CRISPR Therapeutics licenses cell engineering platform from MaxCyte

The commercial license builds on an existing research and clinical licensing agreement for select disease areas.

Under the terms of the license, Crispr Therapeutics and Casebia will obtain non-exclusive commercial-use rights to MaxCyte’s cell engineering platform to develop Crispr/Cas9-based therapies for hemoglobin-related diseases and severe combined immunodeficiency (SCID).

MaxCyte will supply its systems to Crispr Therapeutics and Casebia as part of the license agreement and will receive upfront, milestone, and sales-based payments.

Crispr Therapeutics chief business officer Samarth Kulkarni said: “As we advance Crispr Therapeutics’ lead programs in hemoglobinopathies to the clinic, it is important we prepare for the future by securing our access to the leading ex vivo delivery solution for both clinical and commercial use.”

MaxCyte’s Flow Electroporation Technology enables the transfection of a variety of cell types at very high efficiency while maintaining very high viability. Crispr Therapeutics and Casebia’s lead programs rely on ex vivo gene editing, where the Crispr components are delivered to hematopoietic stem cells using the MaxCyte technology.

Casebia president and CEO Jim Burns said: “With Casebia and Crispr Therapeutics working closely together, we hope to make bold investments and accelerate our efforts to access and acquire all the leading platform technologies necessary to develop and commercialize Crispr-based therapeutics.”

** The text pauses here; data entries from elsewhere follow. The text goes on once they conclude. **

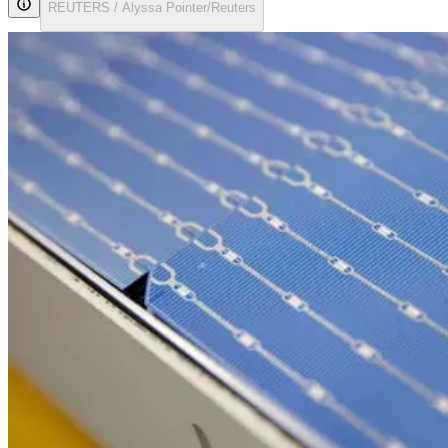
REUTERS / Alyssa Pointer/Reuters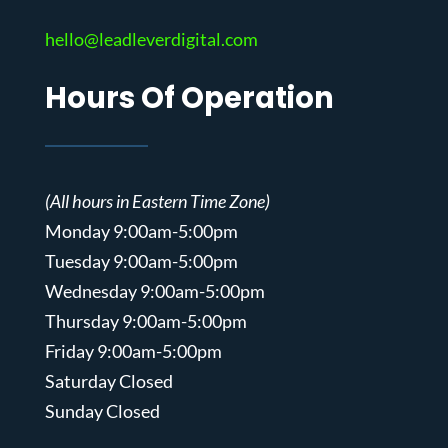
hello@leadleverdigital.com
Hours Of Operation
(All hours in Eastern Time Zone)
Monday 9:00am-5:00pm
Tuesday 9:00am-5:00pm
Wednesday 9:00am-5:00pm
Thursday 9:00am-5:00pm
Friday 9:00am-5:00pm
Saturday Closed
Sunday Closed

MaxCyte president & CEO Doug Doerfler said: “The initiation of this commercial license agreement with Crispr Therapeutics and Casebia, both leaders in gene editing, marks a very important milestone for MaxCyte and demonstrates the value of our platform and our intellectual property, as well as our ability to collaborate effectively with companies commercializing cell therapies.”